The first was a Mozart quintet for the unusual grouping of horn, violin, two violas and cello, written at the start of the serious involvement with string quartet writing that produced his revolutionary six quartets dedicated to Haydn. Two violas allow a rich accompaniment that a horn can float over and still be clearly heard, and Peter Francomb's masterly playing was certainly worth hearing: firm of tone and beautifully phrased.
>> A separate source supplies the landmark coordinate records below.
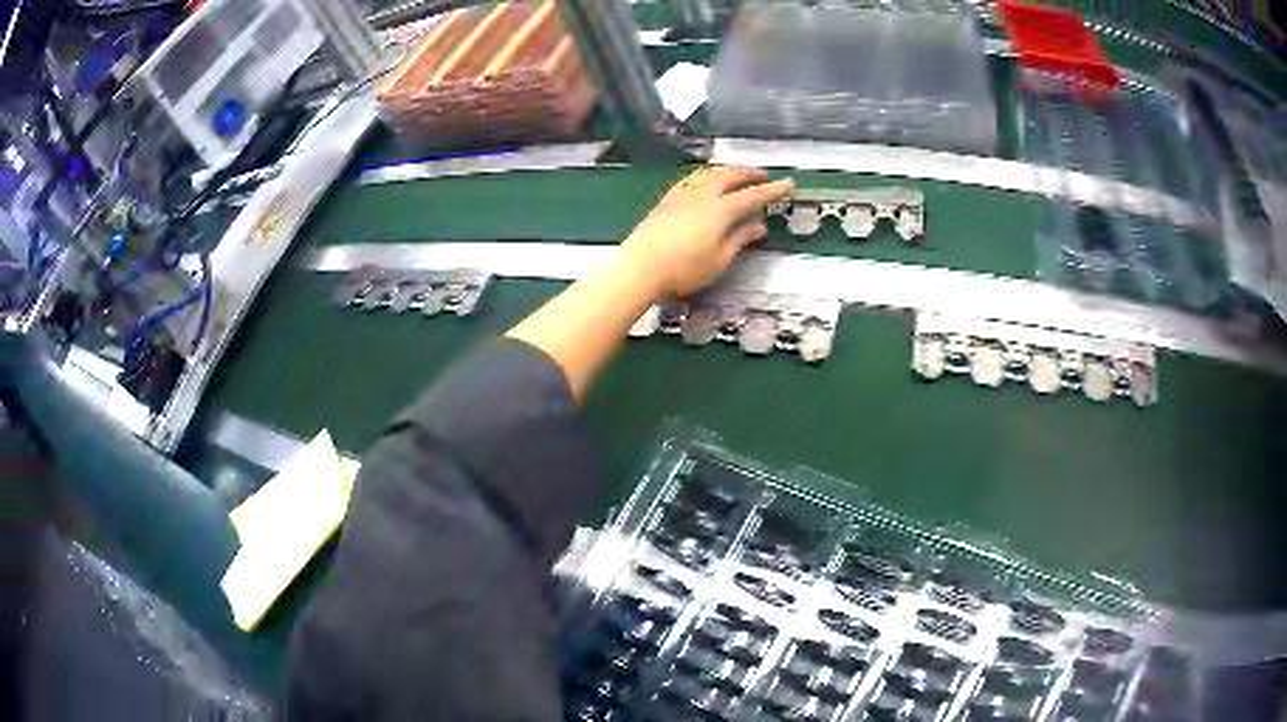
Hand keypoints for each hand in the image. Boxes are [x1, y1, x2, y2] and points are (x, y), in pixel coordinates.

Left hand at [618, 166, 793, 297]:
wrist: (640, 267)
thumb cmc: (684, 269)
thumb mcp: (719, 259)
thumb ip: (740, 238)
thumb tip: (759, 226)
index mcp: (721, 209)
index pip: (753, 195)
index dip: (772, 190)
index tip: (788, 184)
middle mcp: (703, 195)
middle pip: (729, 176)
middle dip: (748, 173)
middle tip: (762, 175)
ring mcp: (682, 194)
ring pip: (709, 174)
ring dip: (727, 171)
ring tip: (736, 175)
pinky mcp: (666, 200)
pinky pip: (693, 180)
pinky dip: (707, 177)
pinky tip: (705, 183)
The next work was a fascinating novelty: a sextet for horn, clarinet and string quartet composed by the 19-year old John Ireland as a student under Stanford at the Royal College of Music – it is the only known piece for this combination. The clarinettist Thea King learned of its existence when visiting the 80–year old Ireland in a converted windmill near Chanctonbury Ring; she persuaded him to take it out of the drawer and let it be performed. Anna–Liisa Bezrodny led the sextet with enthusiastic conviction drawing from them a fine performance of an intriguing work. The young Ireland exploited well the varied combinations of instruments that the sextet offers, though he had yet to break away completely with his own voice from the sound–world of Brahms.

The second half of the concert opened with one of the few pieces for string quartet that Puccini wrote – his heart was in opera. His short elegy on the death of the Duke of Savoy, Crisantemi, was played with just the right amount of poignant rubato to warm the audience for the main work of the evening: Mozart's clarinet quintet. Here clarinetist Tom Lessels played superbly. His rich tone and seemingly infinite supply of breath produced, particularly in the slow movement, a melodic line of great beauty. Less successful for the group as a whole were finer points of balance – for instance, Bezrodny’s extreme pianissimos were sometimes difficult to hear. Well–earned, enthusiastic applause from the near capacity audience delivered a contrasting encore – an arrangement of Astor Piazzolla’s Oblivion, played with style.